The school system in which I teach is immersed in an attempt to promote diversity within the teaching and student populations. Over the past several years, teachers have been put through numerous workshops to help us understand how the social and ethnic backgrounds of our students impact their abilities to function in the school and how learning styles vary with culture and experience. Those of us who have been teaching for a long time (37 years in my case) already are keenly aware of this. When you have a class made up of Afro-Americans, Asian-Americans, Hispanic-Americans, and large Polish-, Hungarian-, Romanian-, and Greek-American populations, you find that not all kids learn in the sane way or at the same rate. It is important to listen to the kids and find out what they say, believe, feel, and understand about an experience or discussion. I have frequently come to understand a concept better by carefully trying to understand how my students or even fellow-teachers interpret things.

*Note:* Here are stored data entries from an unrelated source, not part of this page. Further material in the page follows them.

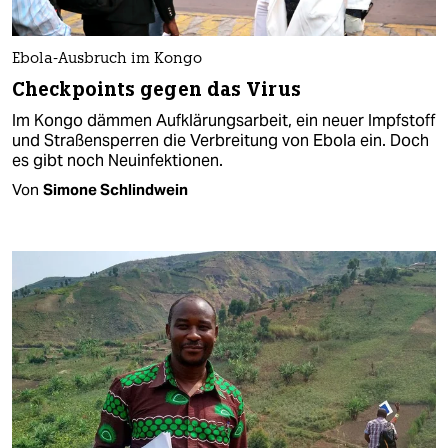
Ebola-Ausbruch im Kongo
Checkpoints gegen das Virus
Im Kongo dämmen Aufklärungsarbeit, ein neuer Impfstoff
und Straßensperren die Verbreitung von Ebola ein. Doch
es gibt noch Neuinfektionen.
Von
Simone Schlindwein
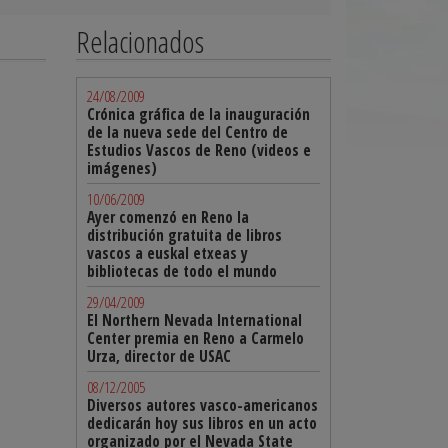
Relacionados
24/08/2009
Crónica gráfica de la inauguración
de la nueva sede del Centro de
Estudios Vascos de Reno (videos e
imágenes)
10/06/2009
Ayer comenzó en Reno la
distribución gratuita de libros
vascos a euskal etxeas y
bibliotecas de todo el mundo
29/04/2009
El Northern Nevada International
Center premia en Reno a Carmelo
Urza, director de USAC
08/12/2005
Diversos autores vasco-americanos
dedicarán hoy sus libros en un acto
organizado por el Nevada State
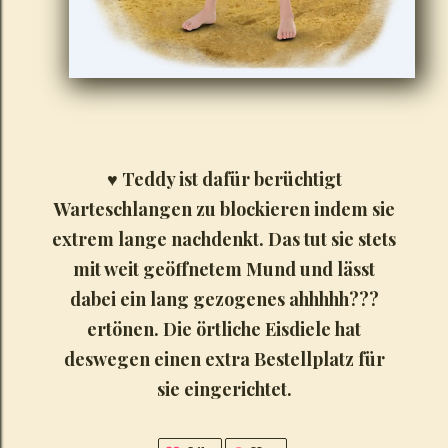
♥
Teddy ist dafür berüchtigt
Warteschlangen zu blockieren indem sie
extrem lange nachdenkt. Das tut sie stets
mit weit geöffnetem Mund und lässt
dabei ein lang gezogenes ahhhhh???
ertönen. Die örtliche Eisdiele hat
deswegen einen extra Bestellplatz für
sie eingerichtet.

I have had same extremists in both the atheist and in the religious camp proudly state that they have never changed their views or understandings of anything--apparently believing that this is a demonstration that they have the truth. Many times in the Bible, great religious leaders came to a better understanding by their interaction with others. The classic example of this is seen in Acts 18:24-28 where a man was preaching the baptism of John instead of the baptism for the remission of sins. The Bible says that "they took him unto them, and expounded unto him the way of God more perfectly" (verse 26). Understand that your beliefs are frequently influenced by parents, ministers, schooling, and countless other influences. We will never understand "the way of God more perfectly" if we do not ask, "What do I see" with all teachings from the Word of God.